▶ **Records supplied**
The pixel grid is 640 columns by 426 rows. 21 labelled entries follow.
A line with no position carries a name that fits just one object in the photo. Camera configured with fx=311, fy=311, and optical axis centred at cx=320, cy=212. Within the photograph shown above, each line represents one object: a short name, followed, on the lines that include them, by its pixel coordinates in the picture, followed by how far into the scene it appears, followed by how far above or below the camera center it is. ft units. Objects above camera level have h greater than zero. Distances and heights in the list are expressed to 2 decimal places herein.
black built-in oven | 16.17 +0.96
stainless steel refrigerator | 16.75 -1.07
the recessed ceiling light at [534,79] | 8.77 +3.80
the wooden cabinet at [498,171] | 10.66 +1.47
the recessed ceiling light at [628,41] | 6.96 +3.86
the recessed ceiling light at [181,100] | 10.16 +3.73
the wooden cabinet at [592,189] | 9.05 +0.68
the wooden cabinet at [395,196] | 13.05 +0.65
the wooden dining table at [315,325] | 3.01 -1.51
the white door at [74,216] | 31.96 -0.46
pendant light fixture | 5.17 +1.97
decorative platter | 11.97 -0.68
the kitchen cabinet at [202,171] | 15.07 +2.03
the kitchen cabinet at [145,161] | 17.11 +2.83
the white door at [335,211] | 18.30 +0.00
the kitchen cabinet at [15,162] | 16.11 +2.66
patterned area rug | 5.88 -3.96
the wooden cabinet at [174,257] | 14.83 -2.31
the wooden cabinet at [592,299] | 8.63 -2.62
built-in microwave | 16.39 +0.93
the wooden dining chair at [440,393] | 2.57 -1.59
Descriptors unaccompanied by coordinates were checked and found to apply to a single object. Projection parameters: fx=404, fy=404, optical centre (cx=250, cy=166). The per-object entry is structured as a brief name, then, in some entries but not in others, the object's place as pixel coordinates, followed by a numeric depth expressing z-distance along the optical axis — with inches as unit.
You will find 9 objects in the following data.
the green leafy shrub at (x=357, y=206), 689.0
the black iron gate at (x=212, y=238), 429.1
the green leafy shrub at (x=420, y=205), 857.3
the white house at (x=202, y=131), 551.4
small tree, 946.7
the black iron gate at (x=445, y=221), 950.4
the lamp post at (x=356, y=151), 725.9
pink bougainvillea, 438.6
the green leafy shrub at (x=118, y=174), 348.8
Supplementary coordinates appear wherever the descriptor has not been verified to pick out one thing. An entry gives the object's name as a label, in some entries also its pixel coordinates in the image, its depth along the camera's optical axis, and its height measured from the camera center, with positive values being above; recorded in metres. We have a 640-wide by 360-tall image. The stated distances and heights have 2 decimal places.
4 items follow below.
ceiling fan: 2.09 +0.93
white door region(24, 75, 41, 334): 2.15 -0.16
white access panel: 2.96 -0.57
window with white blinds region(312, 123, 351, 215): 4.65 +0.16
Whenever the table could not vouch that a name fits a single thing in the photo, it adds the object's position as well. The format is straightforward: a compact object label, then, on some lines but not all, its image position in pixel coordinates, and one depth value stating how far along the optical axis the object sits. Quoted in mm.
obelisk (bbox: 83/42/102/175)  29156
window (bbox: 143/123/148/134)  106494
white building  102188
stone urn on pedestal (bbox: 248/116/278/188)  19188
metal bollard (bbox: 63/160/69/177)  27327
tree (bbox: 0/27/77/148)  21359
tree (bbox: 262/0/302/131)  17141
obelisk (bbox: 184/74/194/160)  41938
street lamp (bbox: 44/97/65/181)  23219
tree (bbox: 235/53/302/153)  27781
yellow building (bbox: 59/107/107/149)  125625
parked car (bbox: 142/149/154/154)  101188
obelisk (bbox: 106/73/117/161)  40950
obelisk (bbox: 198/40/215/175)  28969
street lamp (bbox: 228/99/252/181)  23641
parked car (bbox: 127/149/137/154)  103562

▶ **Task description**
The material should be transcribed in full, character for character.

▶ **Finished task**
The pixel grid is 640 columns by 426 rows. 21 labelled entries follow.
A line with no position carries a name that fits just one object in the photo. Camera configured with fx=311, fy=311, and optical axis centred at cx=320, cy=212. Within the photograph shown above, each line represents one object: a short name, followed, on the lines that include them, by its pixel coordinates in the picture, followed by how far into the scene it appears, followed by how far above or below the camera center it is. ft units. Objects above camera level have h greater than zero. Distances and heights in the list are expressed to 2 decimal places herein.
black built-in oven | 16.17 +0.96
stainless steel refrigerator | 16.75 -1.07
the recessed ceiling light at [534,79] | 8.77 +3.80
the wooden cabinet at [498,171] | 10.66 +1.47
the recessed ceiling light at [628,41] | 6.96 +3.86
the recessed ceiling light at [181,100] | 10.16 +3.73
the wooden cabinet at [592,189] | 9.05 +0.68
the wooden cabinet at [395,196] | 13.05 +0.65
the wooden dining table at [315,325] | 3.01 -1.51
the white door at [74,216] | 31.96 -0.46
pendant light fixture | 5.17 +1.97
decorative platter | 11.97 -0.68
the kitchen cabinet at [202,171] | 15.07 +2.03
the kitchen cabinet at [145,161] | 17.11 +2.83
the white door at [335,211] | 18.30 +0.00
the kitchen cabinet at [15,162] | 16.11 +2.66
patterned area rug | 5.88 -3.96
the wooden cabinet at [174,257] | 14.83 -2.31
the wooden cabinet at [592,299] | 8.63 -2.62
built-in microwave | 16.39 +0.93
the wooden dining chair at [440,393] | 2.57 -1.59
Descriptors unaccompanied by coordinates were checked and found to apply to a single object. Projection parameters: fx=404, fy=404, optical centre (cx=250, cy=166). The per-object entry is structured as a brief name, then, in some entries but not in others, the object's place as pixel coordinates, followed by a numeric depth expressing z-distance along the optical axis — with inches as unit.
You will find 9 objects in the following data.
the green leafy shrub at (x=357, y=206), 689.0
the black iron gate at (x=212, y=238), 429.1
the green leafy shrub at (x=420, y=205), 857.3
the white house at (x=202, y=131), 551.4
small tree, 946.7
the black iron gate at (x=445, y=221), 950.4
the lamp post at (x=356, y=151), 725.9
pink bougainvillea, 438.6
the green leafy shrub at (x=118, y=174), 348.8
Supplementary coordinates appear wherever the descriptor has not been verified to pick out one thing. An entry gives the object's name as a label, in some entries also its pixel coordinates in the image, its depth along the camera's optical axis, and its height measured from the camera center, with positive values being above; recorded in metres. We have a 640-wide by 360-tall image. The stated distances and heights have 2 decimal places.
4 items follow below.
ceiling fan: 2.09 +0.93
white door region(24, 75, 41, 334): 2.15 -0.16
white access panel: 2.96 -0.57
window with white blinds region(312, 123, 351, 215): 4.65 +0.16
Whenever the table could not vouch that a name fits a single thing in the photo, it adds the object's position as well. The format is straightforward: a compact object label, then, on some lines but not all, its image position in pixel coordinates, and one depth value stating how far along the optical axis the object sits. Quoted in mm.
obelisk (bbox: 83/42/102/175)  29156
window (bbox: 143/123/148/134)  106494
white building  102188
stone urn on pedestal (bbox: 248/116/278/188)  19188
metal bollard (bbox: 63/160/69/177)  27327
tree (bbox: 0/27/77/148)  21359
tree (bbox: 262/0/302/131)  17141
obelisk (bbox: 184/74/194/160)  41938
street lamp (bbox: 44/97/65/181)  23219
tree (bbox: 235/53/302/153)  27781
yellow building (bbox: 59/107/107/149)  125625
parked car (bbox: 142/149/154/154)  101188
obelisk (bbox: 106/73/117/161)  40950
obelisk (bbox: 198/40/215/175)  28969
street lamp (bbox: 228/99/252/181)  23641
parked car (bbox: 127/149/137/154)  103562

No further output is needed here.